Same Illness, But Very Different Treatment Costs
A new study published in the September issue of Health Affairs focuses on the cost of care delivered by nearly 250,000 doctors to non-elderly adults.
Kaiser Health News: Capsules: UnitedHealth Cases Show Big Cost Differences For Same Illness
We've seen this before: a study showing large spending disparities to treat similar ailments and little if any link between expenditure and effectiveness. What's different about this analysis is the patients. Many reports on cost and quality disparity (the best known is the Dartmouth Atlas of Health Care) are based on data from the government's Medicare program for seniors. This one, published in the September issue of Health Affairs, focuses on care provided by nearly 250,000 physicians treating non-elderly United Healthcare patients from 2006 through part of 2009 (Hancock, 9/4).

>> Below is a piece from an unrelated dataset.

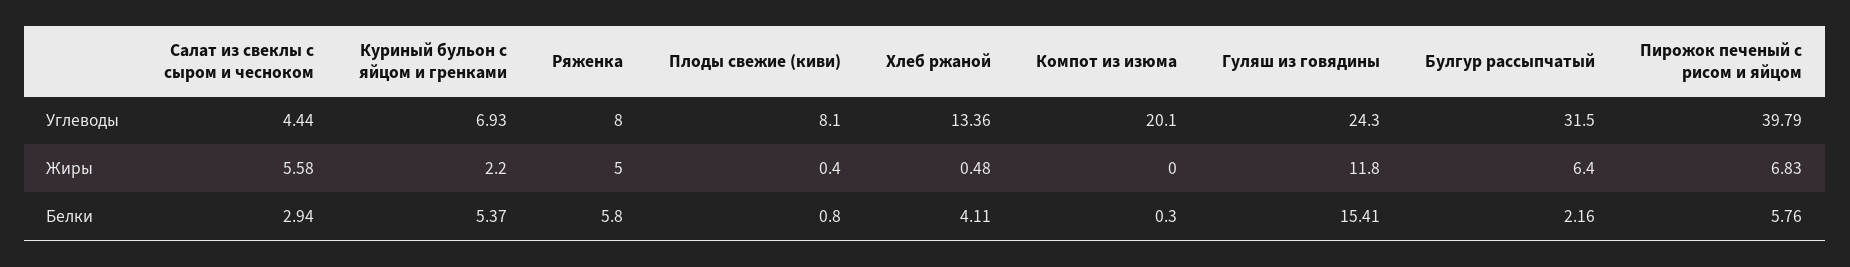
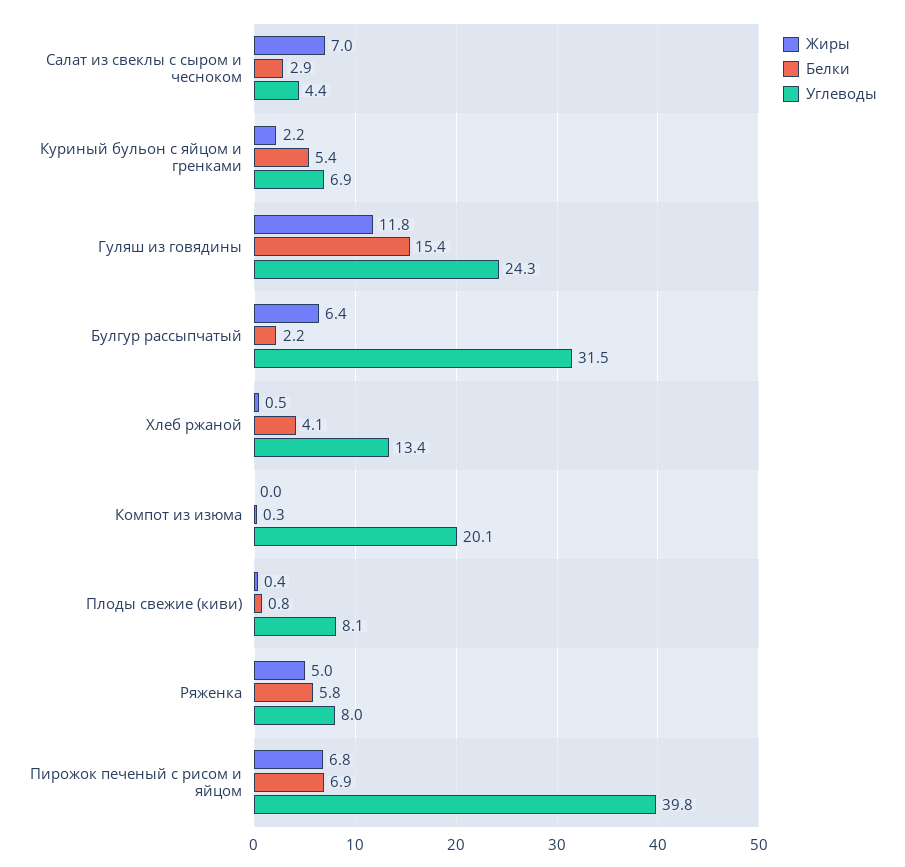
Жиры, Салат из свеклы с сыром и чесноком: 5.58 -> 7
Белки, Пирожок печеный с рисом и яйцом: 5.76 -> 6.9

Meanwhile, The Baltimore Sun reports on what changes workers might experience during the upcoming open enrollment period.
The Baltimore Sun: Yes, Some Employers Do Provide Generous Employee Benefits
Plenty of employers say workers are their most valuable asset. But when times get tough, companies look first to cutting their largest expenses, which are often employee benefits. As open enrollment time approaches, many workers will continue to feel the pinch that a weak economy and escalating health costs have had on their benefits (Ambrose, 9/4).